7. The method of claim 1, in which the measuring is performed at a predetermined frame rate.
8. The method of claim 1, further comprising:
- displaying a bounding perimeter corresponding to each region touched.
9. The method of claim 1, in which the perimeter is a rectangle.
10. The method of claim 1, in which the perimeter is a circle.
11. The method of claim 1, further comprising:
- determining a trajectory of each touched regions over time.
12. The method of claim 11, further comprising:
- classifying the gesture according to the trajectories.
13. The method of claim 11, in which the trajectory indicates a change in area size over time.
13. The method of claim 11, in which the trajectory indicates a change in total signal intensity for each area over time.
14. The method of claim 13, further comprising:
- determining as rate of change of area size.
15. The method of claim 11, further comprising:
- determining a speed of movement of each region from the trajectory.
16. The method of claim 15, further comprising:
- determining a rate of change of speed of movement of each region.
17. The method of claim 8, in which the bounding perimeter corresponding to an area of region touched.
18. The method of claim 8, in which the bounding perimeter corresponding to a total signal intensity of the region touched.
19. The method of claim 1, in which the particular gesture is selected from the group consisting of one finger, two fingers, more than two fingers, one hand and two hands.
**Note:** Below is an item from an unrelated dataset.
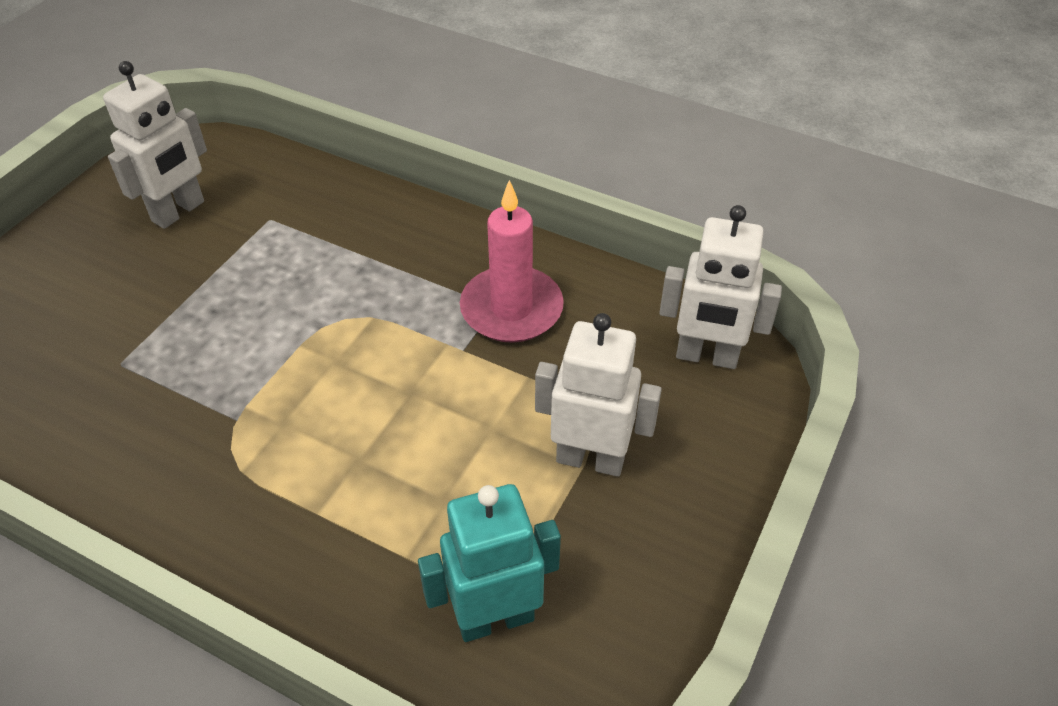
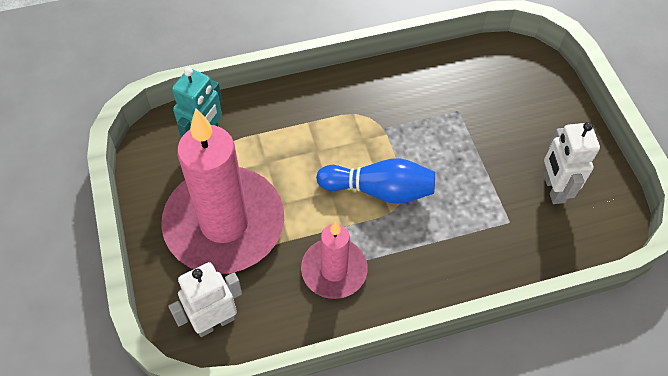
camera: 135 degrees right, 10 degrees up
white robot [535,313,662,477] -> pink candle [161,109,284,274]
none -> blue bowling pin [316,158,435,204]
20. The method of claim 1, in which the particular gesture is used to manipulate a document displayed on the touch sensitive surface.
21. The method of claim 1, further comprising:
- displaying a document on the touch surface;
- annotating the document with annotations using one finger while pointing at the document with two fingers.
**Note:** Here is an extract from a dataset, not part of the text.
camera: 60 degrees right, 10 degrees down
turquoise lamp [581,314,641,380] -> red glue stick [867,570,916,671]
22. The method of claim 21, further comprising:
- erasing the annotations by wiping an open hand back and forth across the annotations.
23. The method of claim 22, further comprising:
- displaying a circle to indicate an extent of the erasing.
24. The method of claim 1, further comprising:
- displaying a document on the touch surface;
- defining a selection box on the document by pointing at the document with more than two fingers.
25. The method of claim 1, further comprising:
- displaying a plurality of document on the touch surface;
- gathering the plurality of documents into a displayed by placing two hands around the documents, and moving the two hands towards each other.
26. The method of claim 1, further comprising:
- determining a location of each region.
27. The method of claim 26, in which the location is a center of the region.
28. The method of claim 26, in which the location is median of the intensities in the region.